The 18S rRNA gene alignment was 2628 bp in length and contained 57 sequences. Phylogenetic relationships of the new species within selected dorylaimid nematodes are given in Figure 4. The phylogenetic analysis showed that the new species clustered with D. major (AY593028) within a poorly supported clade that included some representatives of Belondiridae (Belondira Thorne, 1939 [40]), Leptonchidae (Proleptonchus Lordello, 1955 [44]) and Tylencholaimidae (Neometadorylaimus Jairajpuri & Ahmad, 1992 [49] + Tylencholaimus de Man, 1876 [50]). These groups share the common characteristic of lacking the pars refringens vaginae, except in Neometadorylaimus. The internal relationship of the Discolaimus species remains unresolved, likely due to the limited molecular data available.

4. Discussion

The newly identified taxon, Discolaimus haridwarensis sp. n., exhibits similarities with the most common and widely distributed species of the genus Discolaimus, D. major. However, both species can be distinguished by some important morphological features, including body size and odontostyle length. Additionally, the current molecular data for both species support a separate status for D. haridwarensis sp. n.

Molecular data for Discolaimus species are currently insufficient, comprising 21 sequences, including one whole genome (JAQIWJ000000000) and eight rDNA partial sequences for D. major (MT776558, MH216059, MH206070, AY284828, AY593026, AY593025, EF207239, EF207252). There are also three rDNA partial sequences for D. texanus (AY911958, AY911957, AY146485) and one partial rDNA sequence each for D. auritus (AY146484), D. bicorticus (OK142270), and D. similis (AY146501). Additionally, six sequences belong to unidentified species of the Discolaimus genus (MT796643, MG421342, KY750844, KY750793, KY750790, and KY750789). These latter six sequences belong to COI, 18S, and 28S molecular markers and require careful attention in their usage. It is noteworthy that none of the described Discolaimus species to date have included molecular data in their descriptions, including the most recent species described by [4,5]. Consequently, no reference sequences (i.e., molecular data from type populations or type localities) for species of this genus are currently available. Only limited molecular data, without associated published morphological characterizations, have been reported. This lack of comprehensive data makes the taxonomic confirmation of the available Discolaimus molecular data challenging.

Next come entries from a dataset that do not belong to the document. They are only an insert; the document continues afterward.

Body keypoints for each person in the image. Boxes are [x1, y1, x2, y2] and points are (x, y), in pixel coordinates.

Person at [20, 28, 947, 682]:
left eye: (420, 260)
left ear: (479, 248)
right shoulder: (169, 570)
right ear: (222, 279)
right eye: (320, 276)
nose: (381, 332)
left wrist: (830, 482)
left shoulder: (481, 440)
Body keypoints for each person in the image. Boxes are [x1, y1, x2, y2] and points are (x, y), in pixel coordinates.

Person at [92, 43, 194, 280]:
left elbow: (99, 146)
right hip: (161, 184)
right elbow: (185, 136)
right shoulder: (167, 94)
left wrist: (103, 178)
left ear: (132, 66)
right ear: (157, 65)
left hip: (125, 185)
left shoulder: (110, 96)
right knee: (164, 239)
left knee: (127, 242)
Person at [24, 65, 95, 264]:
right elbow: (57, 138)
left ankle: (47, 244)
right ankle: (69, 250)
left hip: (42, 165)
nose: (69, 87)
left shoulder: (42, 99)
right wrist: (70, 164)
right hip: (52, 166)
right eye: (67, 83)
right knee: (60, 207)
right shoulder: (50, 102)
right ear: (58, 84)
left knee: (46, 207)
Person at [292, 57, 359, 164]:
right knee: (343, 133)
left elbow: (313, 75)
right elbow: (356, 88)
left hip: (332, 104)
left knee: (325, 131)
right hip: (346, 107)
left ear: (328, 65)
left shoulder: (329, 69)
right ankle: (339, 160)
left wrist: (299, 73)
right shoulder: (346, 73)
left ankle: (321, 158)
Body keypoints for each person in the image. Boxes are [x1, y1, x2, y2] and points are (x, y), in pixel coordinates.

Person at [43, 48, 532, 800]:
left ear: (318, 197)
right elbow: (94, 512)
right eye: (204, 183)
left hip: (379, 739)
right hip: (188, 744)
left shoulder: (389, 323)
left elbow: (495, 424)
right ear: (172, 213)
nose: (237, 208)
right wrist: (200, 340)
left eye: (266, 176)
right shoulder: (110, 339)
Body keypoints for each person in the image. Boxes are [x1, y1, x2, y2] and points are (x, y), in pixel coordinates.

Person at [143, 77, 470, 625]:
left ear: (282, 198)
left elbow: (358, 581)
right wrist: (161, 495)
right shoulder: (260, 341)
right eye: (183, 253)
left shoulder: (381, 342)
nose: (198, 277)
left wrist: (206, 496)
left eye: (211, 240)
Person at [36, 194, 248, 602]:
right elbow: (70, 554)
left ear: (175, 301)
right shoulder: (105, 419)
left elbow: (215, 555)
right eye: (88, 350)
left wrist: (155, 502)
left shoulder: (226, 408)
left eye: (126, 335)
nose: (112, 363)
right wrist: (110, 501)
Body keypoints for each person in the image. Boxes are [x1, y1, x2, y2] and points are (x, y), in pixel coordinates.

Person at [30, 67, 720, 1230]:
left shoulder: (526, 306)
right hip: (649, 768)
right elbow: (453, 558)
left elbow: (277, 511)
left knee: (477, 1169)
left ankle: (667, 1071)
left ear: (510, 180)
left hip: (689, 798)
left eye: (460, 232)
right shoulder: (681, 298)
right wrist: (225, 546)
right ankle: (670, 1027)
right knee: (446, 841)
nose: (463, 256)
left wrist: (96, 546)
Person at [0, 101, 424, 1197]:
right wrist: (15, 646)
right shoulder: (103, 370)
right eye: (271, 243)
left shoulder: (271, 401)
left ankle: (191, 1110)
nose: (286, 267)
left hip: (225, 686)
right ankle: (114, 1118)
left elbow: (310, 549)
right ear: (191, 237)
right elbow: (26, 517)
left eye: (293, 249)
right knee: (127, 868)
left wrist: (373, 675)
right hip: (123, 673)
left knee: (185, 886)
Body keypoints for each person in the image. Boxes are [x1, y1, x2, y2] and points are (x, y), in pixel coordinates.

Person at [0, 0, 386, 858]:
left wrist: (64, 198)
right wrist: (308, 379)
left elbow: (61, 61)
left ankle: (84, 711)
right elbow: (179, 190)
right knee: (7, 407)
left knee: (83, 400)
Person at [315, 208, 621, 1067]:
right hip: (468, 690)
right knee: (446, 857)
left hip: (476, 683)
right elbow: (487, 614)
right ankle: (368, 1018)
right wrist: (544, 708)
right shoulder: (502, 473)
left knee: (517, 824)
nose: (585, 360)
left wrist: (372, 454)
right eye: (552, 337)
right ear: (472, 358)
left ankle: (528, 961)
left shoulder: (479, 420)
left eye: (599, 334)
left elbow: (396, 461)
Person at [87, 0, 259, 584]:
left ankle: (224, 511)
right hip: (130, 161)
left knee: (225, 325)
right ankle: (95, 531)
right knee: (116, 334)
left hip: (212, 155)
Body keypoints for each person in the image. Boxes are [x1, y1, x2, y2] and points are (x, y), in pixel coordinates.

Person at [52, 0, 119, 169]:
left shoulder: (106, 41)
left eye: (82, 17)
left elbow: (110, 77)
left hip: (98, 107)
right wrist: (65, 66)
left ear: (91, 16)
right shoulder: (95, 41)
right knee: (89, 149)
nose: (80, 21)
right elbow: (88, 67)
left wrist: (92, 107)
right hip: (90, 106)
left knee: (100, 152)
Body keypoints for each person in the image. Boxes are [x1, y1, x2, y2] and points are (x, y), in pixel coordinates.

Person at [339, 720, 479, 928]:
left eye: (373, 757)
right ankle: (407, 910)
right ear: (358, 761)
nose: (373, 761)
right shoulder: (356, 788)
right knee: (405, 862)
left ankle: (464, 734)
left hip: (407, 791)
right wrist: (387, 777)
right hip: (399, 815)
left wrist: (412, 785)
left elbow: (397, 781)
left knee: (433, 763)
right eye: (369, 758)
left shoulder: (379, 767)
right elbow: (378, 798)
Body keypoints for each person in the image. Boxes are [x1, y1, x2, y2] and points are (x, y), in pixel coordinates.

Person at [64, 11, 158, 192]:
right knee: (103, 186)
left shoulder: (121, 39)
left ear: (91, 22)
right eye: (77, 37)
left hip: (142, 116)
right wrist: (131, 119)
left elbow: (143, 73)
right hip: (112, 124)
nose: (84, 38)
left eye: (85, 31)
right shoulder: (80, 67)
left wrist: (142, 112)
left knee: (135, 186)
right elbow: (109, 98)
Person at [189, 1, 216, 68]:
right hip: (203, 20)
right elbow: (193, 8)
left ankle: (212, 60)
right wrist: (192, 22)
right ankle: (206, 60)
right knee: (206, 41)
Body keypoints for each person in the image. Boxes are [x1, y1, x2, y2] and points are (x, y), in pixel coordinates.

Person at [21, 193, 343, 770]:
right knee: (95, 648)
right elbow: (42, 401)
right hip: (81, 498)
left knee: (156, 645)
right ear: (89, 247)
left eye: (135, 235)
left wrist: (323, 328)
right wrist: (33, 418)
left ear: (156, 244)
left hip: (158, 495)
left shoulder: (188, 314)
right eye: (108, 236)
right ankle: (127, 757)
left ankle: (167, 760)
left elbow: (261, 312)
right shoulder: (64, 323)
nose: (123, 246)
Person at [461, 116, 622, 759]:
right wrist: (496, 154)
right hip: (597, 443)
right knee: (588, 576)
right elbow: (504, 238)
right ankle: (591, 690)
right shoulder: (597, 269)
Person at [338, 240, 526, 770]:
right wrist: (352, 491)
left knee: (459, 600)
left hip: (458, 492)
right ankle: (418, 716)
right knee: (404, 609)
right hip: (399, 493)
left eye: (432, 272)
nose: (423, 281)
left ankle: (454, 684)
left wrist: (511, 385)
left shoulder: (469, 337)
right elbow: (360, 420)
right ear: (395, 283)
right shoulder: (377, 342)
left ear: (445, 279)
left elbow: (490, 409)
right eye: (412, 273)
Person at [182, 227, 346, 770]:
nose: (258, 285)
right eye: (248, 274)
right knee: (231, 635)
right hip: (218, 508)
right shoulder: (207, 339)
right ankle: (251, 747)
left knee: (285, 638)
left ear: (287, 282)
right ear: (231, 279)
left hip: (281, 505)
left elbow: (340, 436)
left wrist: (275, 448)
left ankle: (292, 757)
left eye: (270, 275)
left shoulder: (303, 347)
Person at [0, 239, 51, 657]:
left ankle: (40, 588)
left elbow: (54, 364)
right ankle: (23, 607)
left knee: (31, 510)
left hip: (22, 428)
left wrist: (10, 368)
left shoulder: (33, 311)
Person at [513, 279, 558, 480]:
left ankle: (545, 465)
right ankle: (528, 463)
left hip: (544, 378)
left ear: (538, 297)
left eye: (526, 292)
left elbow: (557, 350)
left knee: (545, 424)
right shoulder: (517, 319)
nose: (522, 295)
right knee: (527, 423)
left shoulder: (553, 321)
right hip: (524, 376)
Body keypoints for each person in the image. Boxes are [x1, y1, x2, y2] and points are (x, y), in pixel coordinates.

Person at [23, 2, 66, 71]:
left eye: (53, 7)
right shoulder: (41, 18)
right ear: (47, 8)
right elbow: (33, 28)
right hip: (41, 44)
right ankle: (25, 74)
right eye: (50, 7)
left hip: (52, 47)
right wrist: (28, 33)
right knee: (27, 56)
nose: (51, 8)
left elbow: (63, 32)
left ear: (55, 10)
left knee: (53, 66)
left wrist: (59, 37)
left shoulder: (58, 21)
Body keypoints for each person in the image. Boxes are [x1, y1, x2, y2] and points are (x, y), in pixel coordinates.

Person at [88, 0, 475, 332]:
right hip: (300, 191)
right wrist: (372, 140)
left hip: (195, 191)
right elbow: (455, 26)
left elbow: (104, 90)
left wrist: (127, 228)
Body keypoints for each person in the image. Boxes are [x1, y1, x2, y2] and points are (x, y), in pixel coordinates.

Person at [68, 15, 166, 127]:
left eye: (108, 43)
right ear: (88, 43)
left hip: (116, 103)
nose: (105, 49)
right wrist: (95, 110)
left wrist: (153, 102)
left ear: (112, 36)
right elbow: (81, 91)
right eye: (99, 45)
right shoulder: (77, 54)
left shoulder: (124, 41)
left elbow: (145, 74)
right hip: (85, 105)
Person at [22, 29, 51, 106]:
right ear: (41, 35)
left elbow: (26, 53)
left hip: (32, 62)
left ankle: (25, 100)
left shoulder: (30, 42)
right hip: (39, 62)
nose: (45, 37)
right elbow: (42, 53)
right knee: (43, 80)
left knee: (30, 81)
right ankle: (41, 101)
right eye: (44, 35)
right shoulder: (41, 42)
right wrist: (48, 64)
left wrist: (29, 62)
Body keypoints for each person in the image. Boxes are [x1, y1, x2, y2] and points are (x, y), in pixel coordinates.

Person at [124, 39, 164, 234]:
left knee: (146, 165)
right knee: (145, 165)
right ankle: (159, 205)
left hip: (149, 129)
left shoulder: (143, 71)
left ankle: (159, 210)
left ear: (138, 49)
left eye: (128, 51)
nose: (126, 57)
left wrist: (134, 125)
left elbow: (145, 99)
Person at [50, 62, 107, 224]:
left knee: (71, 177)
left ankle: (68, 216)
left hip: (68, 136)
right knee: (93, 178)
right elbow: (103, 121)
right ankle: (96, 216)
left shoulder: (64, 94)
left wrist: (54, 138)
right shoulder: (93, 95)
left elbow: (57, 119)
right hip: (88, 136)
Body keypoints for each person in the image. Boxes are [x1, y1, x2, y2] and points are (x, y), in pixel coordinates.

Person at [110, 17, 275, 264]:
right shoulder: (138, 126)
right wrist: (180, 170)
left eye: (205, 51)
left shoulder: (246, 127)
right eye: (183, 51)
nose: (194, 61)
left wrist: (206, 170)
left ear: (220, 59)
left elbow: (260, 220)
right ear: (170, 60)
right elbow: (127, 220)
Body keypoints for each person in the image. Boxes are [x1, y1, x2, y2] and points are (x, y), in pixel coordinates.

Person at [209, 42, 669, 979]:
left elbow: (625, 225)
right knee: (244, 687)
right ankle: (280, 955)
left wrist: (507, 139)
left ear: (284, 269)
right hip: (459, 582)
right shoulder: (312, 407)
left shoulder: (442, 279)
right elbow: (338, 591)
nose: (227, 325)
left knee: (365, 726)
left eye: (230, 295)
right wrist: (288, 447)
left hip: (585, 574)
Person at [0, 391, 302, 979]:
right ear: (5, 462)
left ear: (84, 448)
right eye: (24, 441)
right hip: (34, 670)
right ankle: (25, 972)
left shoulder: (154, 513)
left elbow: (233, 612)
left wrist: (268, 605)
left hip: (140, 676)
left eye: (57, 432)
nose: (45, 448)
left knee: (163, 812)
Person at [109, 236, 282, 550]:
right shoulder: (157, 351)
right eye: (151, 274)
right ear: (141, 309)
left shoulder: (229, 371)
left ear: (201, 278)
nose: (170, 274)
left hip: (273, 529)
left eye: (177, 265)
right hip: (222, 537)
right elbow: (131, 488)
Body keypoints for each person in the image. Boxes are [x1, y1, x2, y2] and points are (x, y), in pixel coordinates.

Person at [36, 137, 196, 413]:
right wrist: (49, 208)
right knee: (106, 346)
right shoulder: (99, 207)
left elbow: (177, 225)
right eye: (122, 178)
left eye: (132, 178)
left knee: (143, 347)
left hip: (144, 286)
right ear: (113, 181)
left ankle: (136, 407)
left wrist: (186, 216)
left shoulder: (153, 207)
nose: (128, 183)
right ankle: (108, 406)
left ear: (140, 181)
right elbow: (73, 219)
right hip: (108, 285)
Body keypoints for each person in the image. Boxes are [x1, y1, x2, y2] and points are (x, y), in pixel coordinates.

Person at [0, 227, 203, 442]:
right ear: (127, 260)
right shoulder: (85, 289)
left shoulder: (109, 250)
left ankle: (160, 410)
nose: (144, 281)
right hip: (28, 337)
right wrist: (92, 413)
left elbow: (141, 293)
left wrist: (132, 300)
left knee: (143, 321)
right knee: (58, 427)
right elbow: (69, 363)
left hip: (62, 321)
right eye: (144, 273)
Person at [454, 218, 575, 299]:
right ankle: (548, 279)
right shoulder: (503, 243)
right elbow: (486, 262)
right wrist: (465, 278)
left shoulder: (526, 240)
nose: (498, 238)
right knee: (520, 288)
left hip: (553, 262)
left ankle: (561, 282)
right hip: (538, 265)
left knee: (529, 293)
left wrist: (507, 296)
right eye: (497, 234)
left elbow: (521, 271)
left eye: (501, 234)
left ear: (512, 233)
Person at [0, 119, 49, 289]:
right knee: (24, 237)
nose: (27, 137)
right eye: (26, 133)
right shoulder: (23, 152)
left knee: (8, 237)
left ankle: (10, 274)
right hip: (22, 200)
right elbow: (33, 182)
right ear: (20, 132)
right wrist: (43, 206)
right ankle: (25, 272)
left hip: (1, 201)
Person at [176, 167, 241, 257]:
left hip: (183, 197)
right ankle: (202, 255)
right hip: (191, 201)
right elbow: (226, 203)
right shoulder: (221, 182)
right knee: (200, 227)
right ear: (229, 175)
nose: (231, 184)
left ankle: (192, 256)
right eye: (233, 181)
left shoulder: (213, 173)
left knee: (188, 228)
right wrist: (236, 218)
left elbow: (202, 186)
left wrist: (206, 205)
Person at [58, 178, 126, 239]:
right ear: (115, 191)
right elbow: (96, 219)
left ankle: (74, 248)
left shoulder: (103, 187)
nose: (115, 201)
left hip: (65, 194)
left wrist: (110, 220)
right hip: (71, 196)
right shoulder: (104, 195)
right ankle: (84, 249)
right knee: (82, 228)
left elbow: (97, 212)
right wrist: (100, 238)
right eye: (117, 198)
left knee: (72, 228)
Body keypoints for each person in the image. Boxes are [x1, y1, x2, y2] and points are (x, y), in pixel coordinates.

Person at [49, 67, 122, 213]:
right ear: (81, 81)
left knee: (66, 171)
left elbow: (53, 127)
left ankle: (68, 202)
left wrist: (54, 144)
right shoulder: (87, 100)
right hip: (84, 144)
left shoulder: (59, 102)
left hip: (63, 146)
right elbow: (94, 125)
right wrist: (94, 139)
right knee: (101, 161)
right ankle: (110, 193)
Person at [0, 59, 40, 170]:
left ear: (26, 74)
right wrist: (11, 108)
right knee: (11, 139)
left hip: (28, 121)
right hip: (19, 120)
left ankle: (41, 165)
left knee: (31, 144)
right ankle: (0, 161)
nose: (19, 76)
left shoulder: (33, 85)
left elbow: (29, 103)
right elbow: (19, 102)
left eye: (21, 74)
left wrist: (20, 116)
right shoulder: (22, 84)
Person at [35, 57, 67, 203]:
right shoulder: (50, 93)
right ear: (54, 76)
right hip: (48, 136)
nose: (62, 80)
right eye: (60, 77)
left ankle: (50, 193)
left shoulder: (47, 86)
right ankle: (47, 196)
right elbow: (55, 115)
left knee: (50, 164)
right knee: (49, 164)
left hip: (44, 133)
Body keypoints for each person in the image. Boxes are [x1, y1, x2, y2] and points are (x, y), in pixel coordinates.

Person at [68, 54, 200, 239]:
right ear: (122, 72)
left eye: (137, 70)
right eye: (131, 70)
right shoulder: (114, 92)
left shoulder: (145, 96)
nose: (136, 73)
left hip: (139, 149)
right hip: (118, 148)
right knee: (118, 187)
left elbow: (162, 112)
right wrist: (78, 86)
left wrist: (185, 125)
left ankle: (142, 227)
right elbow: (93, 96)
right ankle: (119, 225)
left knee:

The phylogenetic tree based on the D2-D3 region of 28S rRNA showed that the new species clustered with D. bicorticus (OK142270) and an unidentified Discolaimus species (KY750793) (1.00 BPP). Furthermore, it forms a clade with its closest relative, i.e., Carcharodiscus and Discolaimoides genera, as all three genera belong to the family Qudsianematidae. The phylogenetic tree based on the 18S rRNA showed that the new species clustered with Discolaimus major (AY593028) (0.98 BPP). The Qudsianematidae clade forms a well-supported clade with Belondiridae, Leptonchidae, and Tylencholaimidae families (0.99 BPP), as the species in these families lack pars refringens vaginae. The monophyly of Discolaimus species remains unresolved due to limited molecular data.